> Task requirements:
Carry on the report of Godding versus Brackett from its last sentence, the one about the trover action.

Case ID: me_34/html/0027-01.html
Source: Caselaw Access Project
Author: {"author": "Howard, J.,", "license": "Public Domain", "url": "https://static.case.law/"}
Date Created: 2024-08-24T03:29:51.129683

Godding versus Brackett & al.
    
    A purchase of personal property, made by a debtor -with, his own money and for his own benefit, exposes the property to his creditors, although the bill of sale may have been made to a third person, for whom he pretended to purchase, and although the vendor may have supposed that he was selling to such third person.
    On Report from Nisi Prius, Wells, J. presiding.
    Trover for a building, sold as the property of one Hancock, by Brackett, a deputy sheriff, one of the defendants, upon an execution in favor of Pride, the other defendant.

> Data for review:
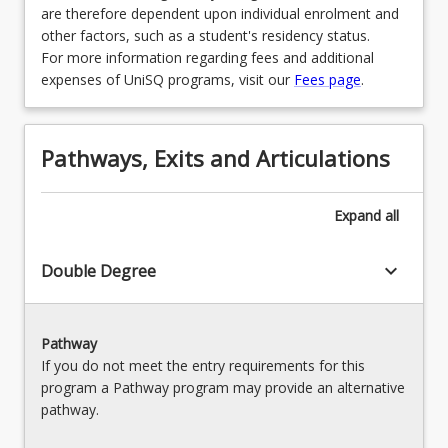
are therefore dependent upon individual enrolment and
other factors, such as a student's residency status.
For more information regarding fees and additional
expenses of UniSQ programs, visit our
Fees page
.
Pathways, Exits and Articulations
Expand
all
keyboard_arrow_down
Double Degree
Pathway
If you do not meet the entry requirements for this
program a Pathway program may provide an alternative
pathway.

> Answer to the problem:
    It appeared that one Gross had taken a lease of a lot of land for ten years and erected the building upon it. The plaintiff, to prove his ownership, read an assignment of the lease and a bill of sale of the building, from Gross to himself. He also introduced Gross, as a witness, who testified that, in the assignment and sale, he had no conversation with the plaintiff, but negotiated wholly with Hancock, who represented that, in the purchasing and in paying for the building, he acted as the agent of the plaintiff, and that he, the witness, supposed he was selling to the plaintiff.
    The defence was, that it was with Hancock’s own money and for his own benefit, that he made the purchase; and that he used the name of the plaintiff, as purchaser, merely to conceal from his creditors his ownership of the property. Upon this point there was much testimony.
    The Judge instructed the jury, that they were at liberty to determine, from the evidence, whether Hancock purchased for himself or as agent for the plaintiff, and that if the money paid by Hancock was his own money, and he made the purchase for himself, but caused the bill of sale to be made to the plaintiff, with the design to protect the property from his creditors, they might consider the property to be his, notwithstanding the bill of sale was made from Gross to the plaintiff, and although Gross had no knowledge of such design, but supposed he was selling to the plaintiff.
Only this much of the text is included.